Repeat all of the material exactly, with no line missing.

┄┄┄┄┄┄┄┄┄┄

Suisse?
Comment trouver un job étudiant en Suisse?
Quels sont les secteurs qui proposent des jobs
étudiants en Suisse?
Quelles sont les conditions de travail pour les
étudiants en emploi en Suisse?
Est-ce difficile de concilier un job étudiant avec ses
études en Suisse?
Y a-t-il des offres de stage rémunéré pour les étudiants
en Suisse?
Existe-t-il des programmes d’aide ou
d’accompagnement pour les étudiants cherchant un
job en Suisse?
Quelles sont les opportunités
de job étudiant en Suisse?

┄┄┄┄┄┄┄┄┄┄

▶ [Reply to the exercise]:
Suisse?
Comment trouver un job étudiant en Suisse?
Quels sont les secteurs qui proposent des jobs
étudiants en Suisse?
Quelles sont les conditions de travail pour les
étudiants en emploi en Suisse?
Est-ce difficile de concilier un job étudiant avec ses
études en Suisse?
Y a-t-il des offres de stage rémunéré pour les étudiants
en Suisse?
Existe-t-il des programmes d’aide ou
d’accompagnement pour les étudiants cherchant un
job en Suisse?
Quelles sont les opportunités
de job étudiant en Suisse?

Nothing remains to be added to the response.